We hung up signs with role models of peace and social justice that spanned the spectrum of religious leaders, political leaders, authors, and celebrities: Archbishop Tutu, Chinua Achebe, Martin Luther King, Jr, Ellen Johnson Sirleaf, Oprah Winfrey, Rwanda's Minister of Health, Dr. Agnes Bingwaho, and others.


        We also had HIV/AIDS skits, where several featured topics that probably wouldn’t come up in a similar camp in the United States, like Sugar Daddies and Sugar Mommies (adults who pay school fees or give gifts to youth in return for sex), unfortunately not an uncommon occurrence in Rwanda, and witch doctors who offer “cures” for HIV/AIDS or malaria. At our GLOW Camp, I was shocked to learn about the prevalence of sexual violence, coercion, and double standards in the girls' lives. The girls in our group expressed sadness about the "boys will be boys" attitude that prevails here, and the casual acceptance of men using prostitutes (apparently, even in secondary school). They were even more frustrated by their perceived powerlessness to change the system. I think one of the most important lessons we taught at our camps is that attitudes and cultures do change, and youth can be a part of that change. 


               At the end of the camp, the teens made action plans on how they were going to educate others about leadership, preventing HIV/AIDS, and malaria. Many of them are forming health and leadership clubs at their schools, with both male and female members. Peer education at its best!


            I thought a lot about the differences of our Rwandan BE Camp and the two summer camps I worked at in the U.S. For the most part, I realized teenagers are the same everywhere. They can be hilariously immature, awkward, and self-conscious, but still completely earnest. We made a question box where the campers could ask us anything they wanted to know. (One of the questions we got was, “What if you love a girl and she doesn’t love you back? Or what if a girl likes you and you don’t want her?” Ah, teenage love.) The youth had A LOT of questions, and I was happy that we created a safe space for them for questions they couldn’t ask anyone else and where they wouldn’t be judged.

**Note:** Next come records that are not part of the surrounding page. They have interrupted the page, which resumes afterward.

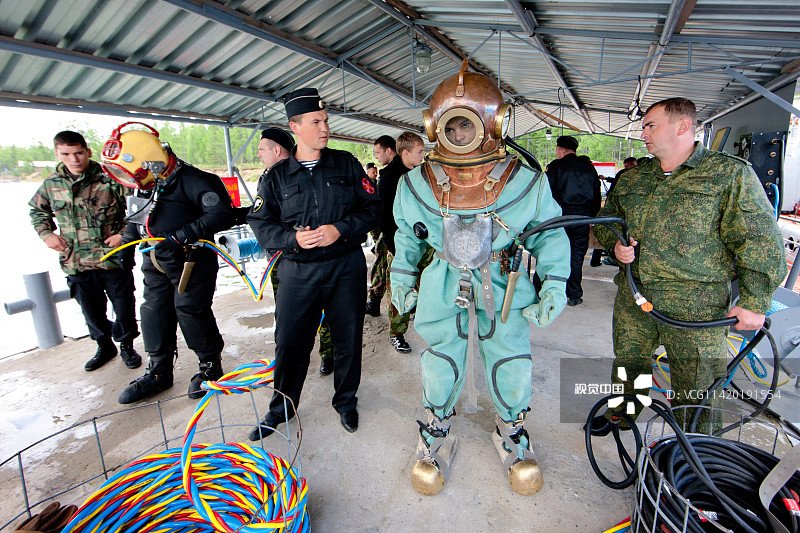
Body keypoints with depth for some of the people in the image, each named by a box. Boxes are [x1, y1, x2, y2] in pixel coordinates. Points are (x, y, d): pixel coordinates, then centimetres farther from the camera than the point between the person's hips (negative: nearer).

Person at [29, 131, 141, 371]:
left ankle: (126, 345, 27)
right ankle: (104, 346, 34)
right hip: (75, 262, 4)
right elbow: (37, 210, 23)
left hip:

            The camps also made me realize how many intangible things I took for granted. I grew up never contemplating taking a Sugar Daddy to pay my school tuition because I would be forced to drop out without the money, or becoming a prostitute because my family is starving and I have no other options. Economic circumstances often force people into choices they wouldn't make otherwise, and to have that choice is a moral luxury. At home, I received nothing but encouragement from my parents to be whatever I wanted to be, and to be the best at it. I never even considered that there might be something I couldn't do because I'm a girl.


I took for granted the fact that I grew up with an amazing role model at home, my Mom. She broke down barriers by becoming one of few female doctors in her medical school class, and who worked as an emergency room doctor while taking care of 4 kids, volunteering at our church and schools, and "leaning in" before Sheryl Sandberg was even born. Moreover, I grew up thinking these attitudes and support were normal. My experiences outside of the US have shown me that they are the exception, not the rule. 
         

            I really wish every kid in Rwanda got to attend a BE or GLOW Camp. Seeing the youth (who were already selected for being leaders at their schools) go from day one of camp to the final day, really empowered to make a difference at their schools and in their communities, gave me goosebumps. Our GLOW Camp ended with the girls cheering, "We are strong! We are girls! We are leading our world!" as the packed into buses to return home. If our campers have anything to do with it, Rwanda's future will be a bright one.